Ne parlavo come se tutto questo avesse ancora potuto tornare, come se fosse stato il futuro e non il passato. Eppure una voce mi fermava a un tratto, a metà frase, e mi diceva che non era vero; che il villaggio era cambiato, e i negozi non esistevano più. Che gli amici erano lontani, volti irriconoscibili sparsi nella folla, oppure se n'erano andati. Che i cani erano tutti morti, da un pezzo, che i personaggi delle mie storie erano morti anche loro, portando con sé ognuno un piccolo universo, ormai dissolto nell'aria.

Mi ripetevo questo, ma intanto ti eri addormentato.

Ora hai una camera tutta tua, con una scrivania pulita e una mensola per le tue foglie di tè: e puoi camminare per la stanza senza paura di inciampare, e hai vestiti veri, e molte vite dipendono da te... Ma spero che da qualche parte, nel profondo del cuore, tu possa ricordare il nostro buchino: le cose belle, i momenti insieme.

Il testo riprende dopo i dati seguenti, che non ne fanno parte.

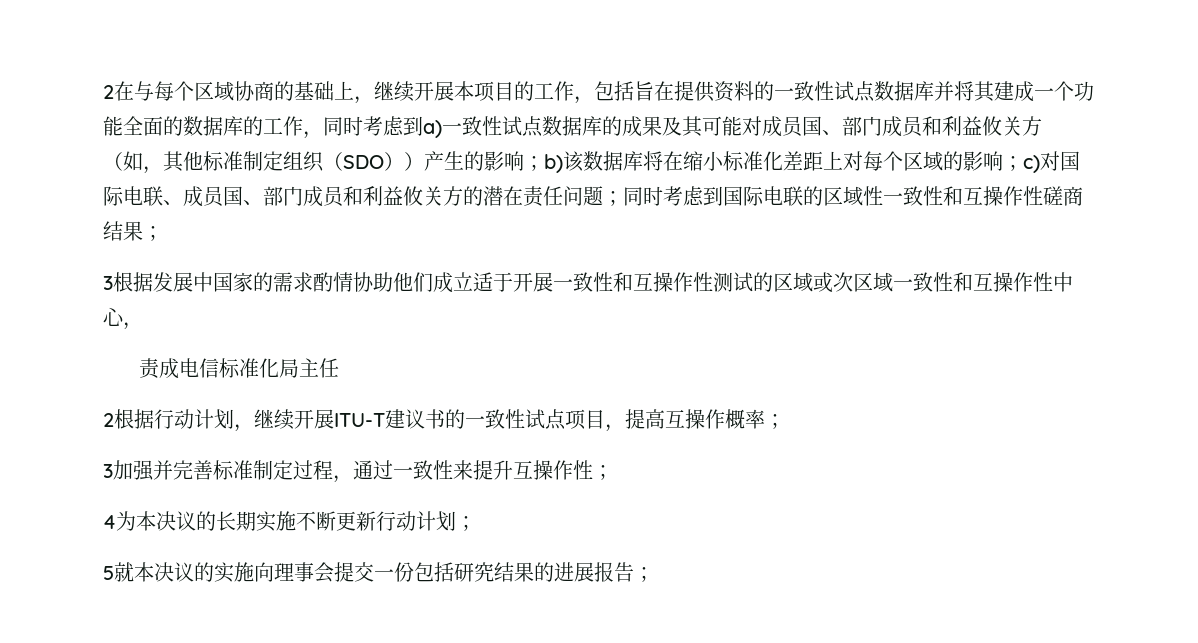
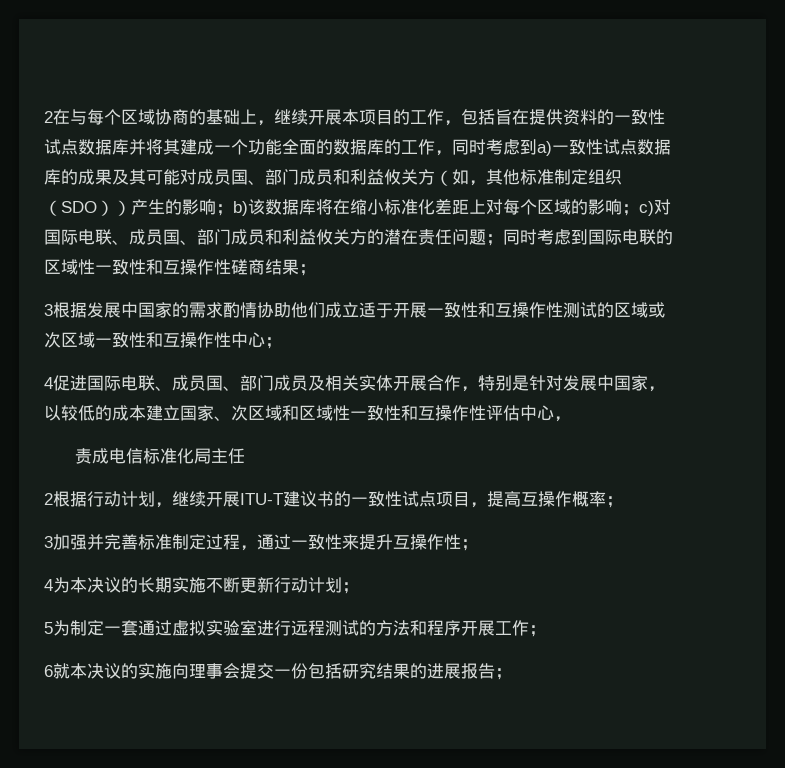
(125, 316) none -> [265,337,282,349] [44,375,665,392] [44,405,554,421] ； // 4促进国际电联、成员国、部门成员及相关实体开展合作，特别是针对发展中国家，以较低的成本建立国家、次区域和区域性一致性和互操作性评估中心
(114, 573) none -> [53,620,546,637] [44,665,53,677] 为制定一套通过虚拟实验室进行远程测试的方法和程序开展工作； // 6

Non potresti essere migliore, nemmeno se ti fossi rimasta accanto per tutti questi anni.

Ricordami, amore mio, ricordati della stanzetta piccola e sporca; dell'acqua grigia nella bacinella, e del lettino accanto alla parete. Ricordati che ti ho lasciato solo perché non potevo più restare con te, ricordati che il mio ultimo pensiero è stato tuo.

Ricorda che non ti ho mai davvero abbandonato. Ricordati, ricordati della tua mamma.